→ **Exercise instructions**
**a.** Using the passage on the Grimms' tales below, decide whether each statement agrees with it: (i) the Ölenberg manuscript was found in a church in Alsace in 1920; (ii) Jacob took sole responsibility for editing and rewriting the tales from 1815; (iii) the tales came only from peasants. Answer yes or no for each and quote the words of the passage that decide it.
**b.** Extend the passage on the Grimms' tales below, picking up after its final sentence.

→ **Given text**
•••••
However, as Tatar explains, the Grimms appropriated stories as being uniquely German, such as "Little Red Riding Hood", which had existed in many versions and regions throughout Europe, because they believed that such stories were reflections of Germanic culture. Furthermore, the brothers saw fragments of old religions and faiths reflected in the stories, which they thought continued to exist and survive through the telling of stories.

Methodology 
When Jacob returned to Marburg from Paris in 1806, their friend Brentano sought the brothers' help in adding to his collection of folk tales, at which time the brothers began to gather tales in an organized fashion. By 1810 they had produced a manuscript collection of several dozen tales, written after inviting storytellers to their home and transcribing what they heard. These tales were heavily modified in transcription; many had roots in previously written sources. At Brentano's request, they printed and sent him copies of the 53 tales that they collected for inclusion in his third volume of . Brentano either ignored or forgot about the tales, leaving the copies in a church in Alsace where they were found in 1920 and became known as the Ölenberg manuscript. It is the earliest extant version of the Grimms' collection and has become a valuable source to scholars studying the development of the Grimms' collection from the time of its inception. The manuscript was published in 1927 and again in 1975.

The brothers gained a reputation for collecting tales from peasants, although many tales came from middle-class or aristocratic acquaintances. Wilhelm's wife, Henriette Dorothea (Dortchen) Wild, and her family, with their nursery maid, told the brothers some of the more well-known tales, such as "Hansel and Gretel" and "Sleeping Beauty". Wilhelm collected some tales after befriending August von Haxthausen, whom he visited in 1811 in Westphalia where he heard stories from von Haxthausen's circle of friends. Several of the storytellers were of Huguenot ancestry, telling tales of French origin such as those told to the Grimms by Marie Hassenpflug, an educated woman of French Huguenot ancestry, and it is probable that these informants were familiar with Perrault's  (Stories from Past Times). Other tales were collected from Dorothea Viehmann, the wife of a middle-class tailor and also of French descent. Despite her middle-class background, in the first English translation she was characterized as a peasant and given the name . At least one tale, Gevatter Tod (Grim Reaper), was provided by composer Wilhelmine Schwertzell, with whom Wilhelm had a lengthy correspondence.

According to scholars such as Ruth Bottigheimer and Maria Tatar, some of the tales probably originated in written form during the medieval period with writers such as Straparola and Boccaccio, but were modified in the 17th century and again rewritten by the Grimms. Moreover, Tatar writes that the brothers' goal of preserving and shaping the tales as something uniquely German at a time of French occupation was a form of "intellectual resistance", and in so doing they established a methodology for collecting and preserving folklore that set the model followed later by writers throughout Europe during periods of occupation.

Writing 
From 1807 onwards, the brothers added to the collection. Jacob established the framework, maintained through many iterations; from 1815 until his death, Wilhelm assumed sole responsibility for editing and rewriting the tales. He made the tales stylistically similar, added dialogue, removed pieces "that might detract from a rustic tone", improved the plots, and incorporated psychological motifs. Ronald Murphy writes in The Owl, the Raven, and the Dove that the brothers, and in particular Wilhelm, also added religious and spiritual motifs to the tales. He believes that Wilhelm "gleaned" bits from old Germanic faiths, Norse mythology, Roman and Greek mythology, and biblical stories that he reshaped.
•••••
→ **Data lines**
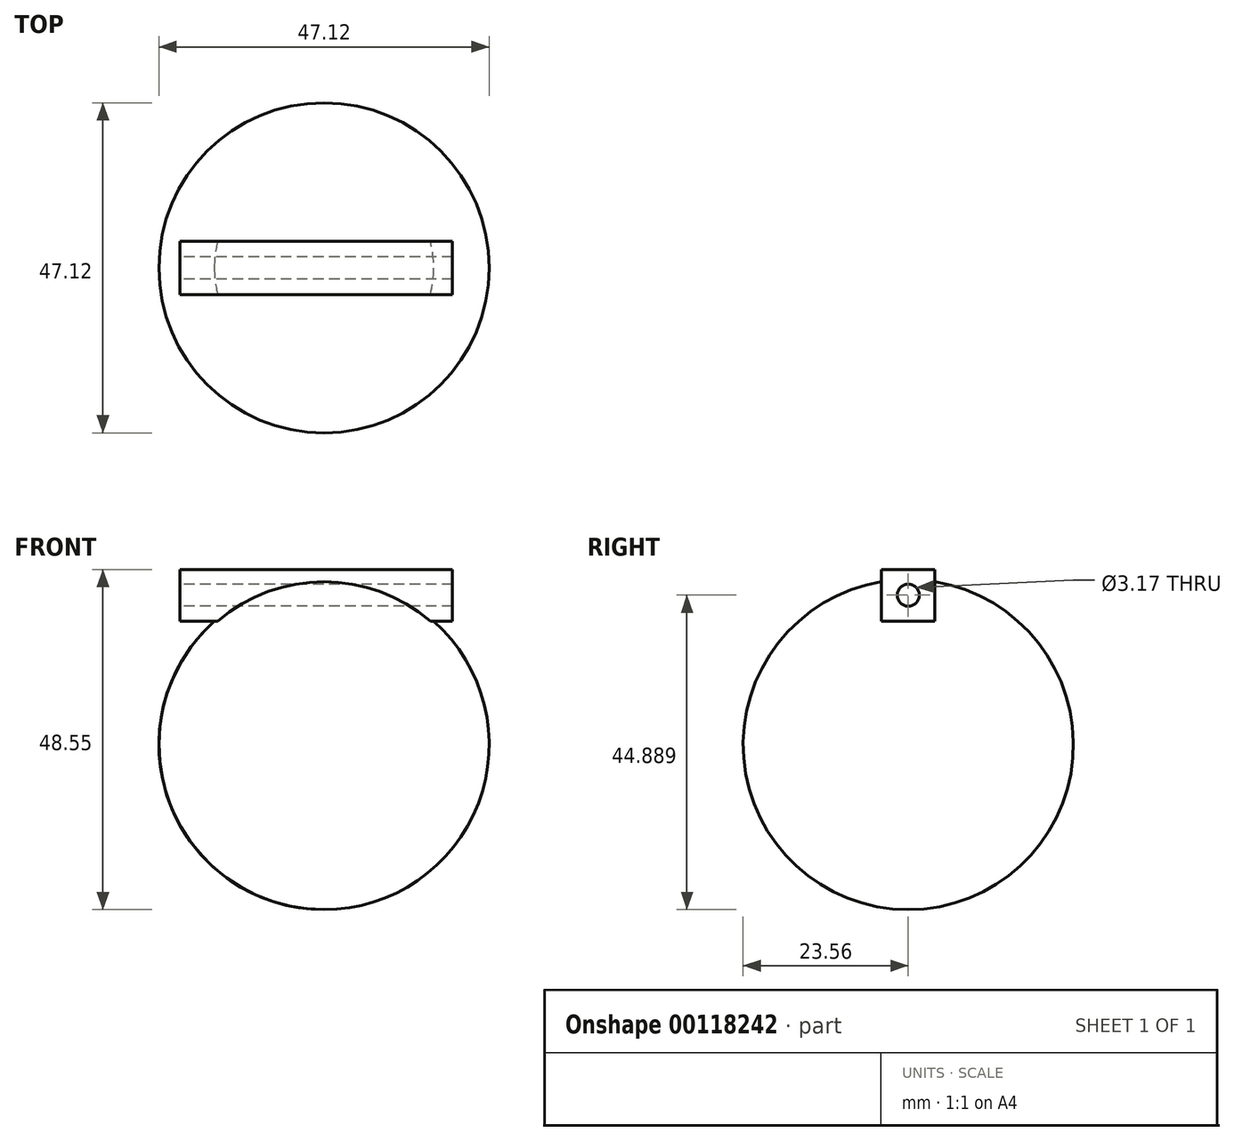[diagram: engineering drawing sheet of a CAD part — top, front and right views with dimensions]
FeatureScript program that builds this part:
annotation { "Feature Type Name" : "Feature", "Feature Type Description" : "" }
export const myFeature = defineFeature(function(context is Context, id is Id, definition is map)
    precondition{}
    {
        {
            var Q0;
            Q0=qCreatedBy(makeId("Front.planeOp"),FACE);
            var sketch = newSketch(context, id + "F0", { "sketchPlane" : qUnion([Q0])});
            skLineSegment(sketch, "E0", {"start": v(0, 0) * mm, "end": v(0, 47.12) * mm});
            skArc(sketch, "E1", {"start": v(0, 0) * mm, "mid": v(23.56, 23.56) * mm, "end": v(0, 47.12) * mm});
            skSolve(sketch);
        }
        {
            var Q0;
            Q0=makeQuery(id+"F0.imprint","IMPRINT",FACE,{"disambiguationData":[TD([[makeQuery(id+"F0.imprint","IMPRINT",EDGE,{"derivedFrom":sQuery(id+"F0.wireOp",EDGE,"E0")}),-1.0]])]});
            var Q1;
            Q1=sQuery(id+"F0.wireOp",EDGE,"E0");
            revolve(context, id + "F1", {"entities" : qUnion([Q0]), "axis" : qUnion([Q1]), "revolveType" : RevolveType.FULL});
        }
        {
            var Q0;
            Q0=qCreatedBy(makeId("Front.planeOp"),FACE);
            var sketch = newSketch(context, id + "F2", { "sketchPlane" : qUnion([Q0])});
            skLineSegment(sketch, "E2.bottom", {"start": v(18.33, 48.55) * mm, "end": v(-20.57, 48.55) * mm});
            skLineSegment(sketch, "E2.top", {"start": v(18.33, 41.17) * mm, "end": v(-20.57, 41.17) * mm});
            skLineSegment(sketch, "E2.left", {"start": v(18.33, 48.55) * mm, "end": v(18.33, 41.17) * mm});
            skLineSegment(sketch, "E2.right", {"start": v(-20.57, 48.55) * mm, "end": v(-20.57, 41.17) * mm});
            skSolve(sketch);
        }
        {
            var Q0;
            Q0=makeQuery(id+"F2.imprint","IMPRINT",FACE,{"disambiguationData":[TD([[makeQuery(id+"F2.imprint","IMPRINT",EDGE,{"derivedFrom":sQuery(id+"F2.wireOp",EDGE,"E2.bottom")}),1.0]])]});
            extrude(context, id + "F3", {"entities" : qUnion([Q0]), "operationType" : NewBodyOperationType.ADD, "endBound" : BoundingType.SYMMETRIC, "depth" : 7.62 * mm});
        }
        {
            var Q0;
            Q0=qCreatedBy(makeId("Right.planeOp"),FACE);
            var sketch = newSketch(context, id + "F4", { "sketchPlane" : qUnion([Q0])});
            skCircle(sketch, "E3", {"center": v(0, 44.89) * mm, "radius": 1.58 * mm});
            skSolve(sketch);
        }
        {
            var Q0;
            Q0 = qSketchRegion(id + "F4", true);
            extrude(context, id + "F5", {"entities" : qUnion([Q0]), "operationType" : NewBodyOperationType.REMOVE, "endBound" : BoundingType.SYMMETRIC, "depth" : 45.72 * mm});
        }
    });
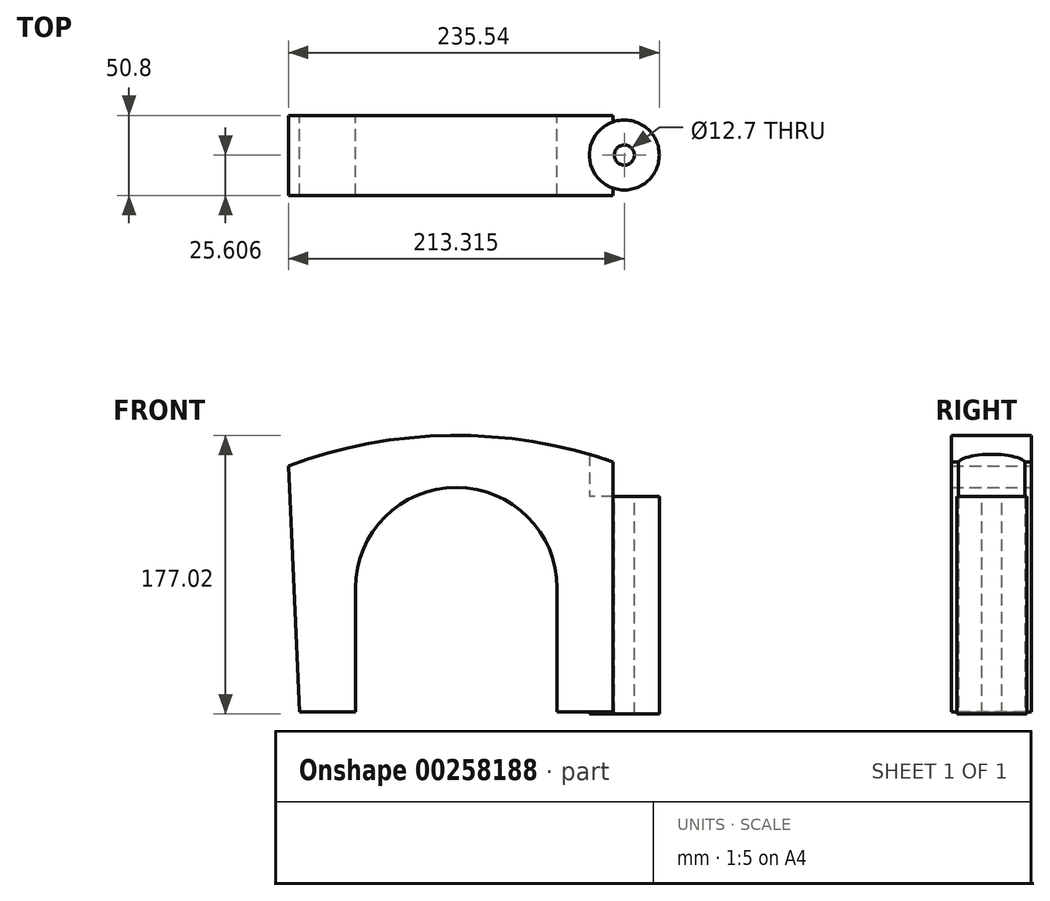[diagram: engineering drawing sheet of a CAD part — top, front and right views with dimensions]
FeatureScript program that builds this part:
annotation { "Feature Type Name" : "Feature", "Feature Type Description" : "" }
export const myFeature = defineFeature(function(context is Context, id is Id, definition is map)
    precondition{}
    {
        {
            var Q0;
            Q0=qCreatedBy(makeId("Front.planeOp"),FACE);
            var sketch = newSketch(context, id + "F0", { "sketchPlane" : qUnion([Q0])});
            skArc(sketch, "E0", {"start": v(64.05, 0) * mm, "mid": v(0, 64.05) * mm, "end": v(-64.05, 0) * mm});
            skLineSegment(sketch, "E1", {"start": v(64.05, 0) * mm, "end": v(64.05, -78.5) * mm});
            skLineSegment(sketch, "E2", {"start": v(-64.05, 0) * mm, "end": v(-64.05, -78.5) * mm});
            skLineSegment(sketch, "E3", {"start": v(-106.64, 77.68) * mm, "end": v(106.64, 77.68) * mm});
            skArc(sketch, "E4", {"start": v(106.64, 77.68) * mm, "mid": v(0, 97) * mm, "end": v(-106.64, 77.68) * mm});
            skLineSegment(sketch, "E5", {"start": v(-64.05, -78.5) * mm, "end": v(-99.6, -78.5) * mm});
            skLineSegment(sketch, "E6", {"start": v(64.05, -78.5) * mm, "end": v(99.6, -78.5) * mm});
            skLineSegment(sketch, "E7", {"start": v(-106.64, 77.68) * mm, "end": v(-99.6, -78.5) * mm});
            skLineSegment(sketch, "E8", {"start": v(106.64, 77.68) * mm, "end": v(99.6, -78.5) * mm});
            skSolve(sketch);
        }
        {
            var Q0;
            Q0=makeQuery(id+"F0.imprint","IMPRINT",FACE,{"disambiguationData":[TD([[makeQuery(id+"F0.imprint","IMPRINT",EDGE,{"derivedFrom":sQuery(id+"F0.wireOp",EDGE,"E0")}),-1.0]])]});
            var Q1;
            Q1=makeQuery(id+"F0.imprint","IMPRINT",FACE,{"disambiguationData":[TD([[makeQuery(id+"F0.imprint","IMPRINT",EDGE,{"derivedFrom":sQuery(id+"F0.wireOp",EDGE,"E3")}),1.0]])]});
            extrude(context, id + "F1", {"entities" : qUnion([Q0, Q1]), "depth" : 50.8 * mm});
        }
        {
            var Q0;
            Q0=qCreatedBy(makeId("Top.planeOp"),FACE);
            var sketch = newSketch(context, id + "F2", { "sketchPlane" : qUnion([Q0])});
            skCircle(sketch, "E9", {"center": v(106.68, -25.2) * mm, "radius": 22.23 * mm});
            skSolve(sketch);
        }
        {
            var Q0;
            Q0=makeQuery(id+"F2.imprint","IMPRINT",FACE,{"disambiguationData":[TD([[makeQuery(id+"F2.imprint","IMPRINT",EDGE,{"derivedFrom":sQuery(id+"F2.wireOp",EDGE,"E9")}),1.0]])]});
            extrude(context, id + "F3", {"entities" : qUnion([Q0]), "operationType" : NewBodyOperationType.ADD, "oppositeDirection" : true, "depth" : 80 * mm});
        }
        {
            var Q0;
            Q0=makeQuery(id+"F2.imprint","IMPRINT",FACE,{"disambiguationData":[TD([[makeQuery(id+"F2.imprint","IMPRINT",EDGE,{"derivedFrom":sQuery(id+"F2.wireOp",EDGE,"E9")}),1.0]])]});
            extrude(context, id + "F4", {"entities" : qUnion([Q0]), "operationType" : NewBodyOperationType.ADD, "depth" : 58.17 * mm});
        }
        {
            var Q0;
            Q0=makeQuery(id+"F4.opExtrude","CAP_FACE",FACE,{"disambiguationData":[OSD([sQuery(id+"F2.wireOp",EDGE,"E9")])],"isStart":false});
            var sketch = newSketch(context, id + "F5", { "sketchPlane" : qUnion([Q0])});
            skCircle(sketch, "E10", {"center": v(106.68, -25.2) * mm, "radius": 22.23 * mm});
            skSolve(sketch);
        }
        {
            var Q0;
            Q0=makeQuery(id+"F5.imprint","IMPRINT",FACE,{"disambiguationData":[TD([[makeQuery(id+"F5.imprint","IMPRINT",EDGE,{"derivedFrom":sQuery(id+"F5.wireOp",EDGE,"E10")}),1.0]])]});
            var Q1;
            {var subQ0=sQuery(id+"F0.wireOp",EDGE,"E6");var subQ1=sQuery(id+"F0.wireOp",EDGE,"E4");var subQ2=sQuery(id+"F2.wireOp",EDGE,"E9");var subQ3=sQuery(id+"F0.wireOp",EDGE,"E8");var subQ4=sQuery(id+"F0.wireOp",EDGE,"E7");var subQ5=sQuery(id+"F0.wireOp",EDGE,"E5");var subQ6=sQuery(id+"F0.wireOp",EDGE,"E2");var subQ7=sQuery(id+"F0.wireOp",EDGE,"E1");var subQ8=sQuery(id+"F0.wireOp",EDGE,"E0");Q1=makeQuery(id+"F4.boolean.opBoolean","SPLIT",FACE,{"disambiguationData":[TD([makeQuery(id+"F1.opExtrude","CAP_FACE",FACE,{"disambiguationData":[OSD([subQ8,subQ7,subQ6,subQ1,subQ5,subQ0,subQ4,subQ3])],"isStart":true}),makeQuery(id+"F1.opExtrude","CAP_FACE",FACE,{"disambiguationData":[OSD([subQ8,subQ7,subQ6,subQ1,subQ5,subQ0,subQ4,subQ3])],"isStart":false}),makeQuery(id+"F1.opExtrude","SWEPT_FACE",FACE,{"disambiguationData":[OSD([subQ1])]}),makeQuery(id+"F1.opExtrude","SWEPT_FACE",FACE,{"disambiguationData":[OSD([subQ0])]}),makeQuery(id+"F3.opExtrude","SWEPT_FACE",FACE,{"disambiguationData":[OSD([subQ2])]}),makeQuery(id+"F4.opExtrude","SWEPT_FACE",FACE,{"disambiguationData":[OSD([subQ2])]}),makeQuery(id+"F4.opExtrude","CAP_FACE",FACE,{"disambiguationData":[OSD([subQ2])],"isStart":false})])],"derivedFrom":makeQuery(id+"F1.opExtrude","SWEPT_FACE",FACE,{"disambiguationData":[OSD([subQ3])]})});}
            extrude(context, id + "F6", {"entities" : qUnion([Q0, Q1]), "operationType" : NewBodyOperationType.REMOVE, "endBound" : BoundingType.THROUGH_ALL, "depth" : 3.8 * mm});
        }
        {
            var Q0;
            Q0=sQuery(id+"F5.wireOp",VERTEX,"E10.center");
            var Q1;
            Q1=makeQuery(id+"F1.opExtrude","SWEPT_BODY",BODY,{"disambiguationData":[OSD([sQuery(id+"F0.wireOp",EDGE,"E0"),sQuery(id+"F0.wireOp",EDGE,"E1"),sQuery(id+"F0.wireOp",EDGE,"E2"),sQuery(id+"F0.wireOp",EDGE,"E4"),sQuery(id+"F0.wireOp",EDGE,"E5"),sQuery(id+"F0.wireOp",EDGE,"E6"),sQuery(id+"F0.wireOp",EDGE,"E7"),sQuery(id+"F0.wireOp",EDGE,"E8")])]});
            hole(context, id + "F7", {"style" : HoleStyle.SIMPLE, "endStyle" : HoleEndStyle.THROUGH, "holeDiameter" : 12.7 * mm, "tappedDepth" : 12.7 * mm, "tapClearance" : 3, "locations" : qUnion([Q0]), "scope" : qUnion([Q1])});
        }
    });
•••••
→ **Answers given**
**a.**
(i) Yes: "leaving the copies in a church in Alsace where they were found in 1920 and became known as the Ölenberg manuscript"
(ii) No: "from 1815 until his death, Wilhelm assumed sole responsibility for editing and rewriting the tales"
(iii) No: "although many tales came from middle-class or aristocratic acquaintances"

**b.**
Over the years, Wilhelm worked extensively on the prose; he expanded and added detail to the stories to the point that many of them grew to twice the length that they were in the earliest published editions. In the later editions Wilhelm polished the language to make it more enticing to a bourgeois audience, eliminated sexual elements, and added Christian elements. After 1819 he began writing original tales for children (children were not initially considered the primary audience) and adding didactic elements to existing tales.

Some changes were made in light of unfavorable reviews, particularly from those who objected that not all the tales were suitable for children because of scenes of violence and sexuality. He worked to modify plots for many of the stories; for example, "Rapunzel" in the first edition of  clearly shows a sexual relationship between the prince and the girl in the tower, which he edited out in subsequent editions. Tatar writes that morals were added (in the second edition a king's regret was added to the scene in which his wife is to be burned at the stake) and often the characters in the tale were amended to appear more German: "every fairy (), prince () and princess ()—all words of French origin—was transformed into a more Teutonic-sounding enchantress () or wise woman (), king's son (), king's daughter ()."

Themes and analysis 
The Grimms' legacy contains legends, novellas, and folk stories, the vast majority of which were not intended as children's tales. Von Armin was concerned about the content of some of the tales—such as those that showed children being eaten—and suggested adding a subtitle to warn parents of the content. Instead the brothers added an introduction with cautionary advice that parents steer children toward age-appropriate stories. Despite von Armin's unease, none of the tales were eliminated from the collection in the brothers' belief that all the tales were of value and reflected inherent cultural qualities. Furthermore, the stories were didactic in nature at a time when discipline relied on fear, according to scholar Linda Dégh, who explains that tales such as "Little Red Riding Hood" and "Hansel and Gretel" were written as "warning tales" for children.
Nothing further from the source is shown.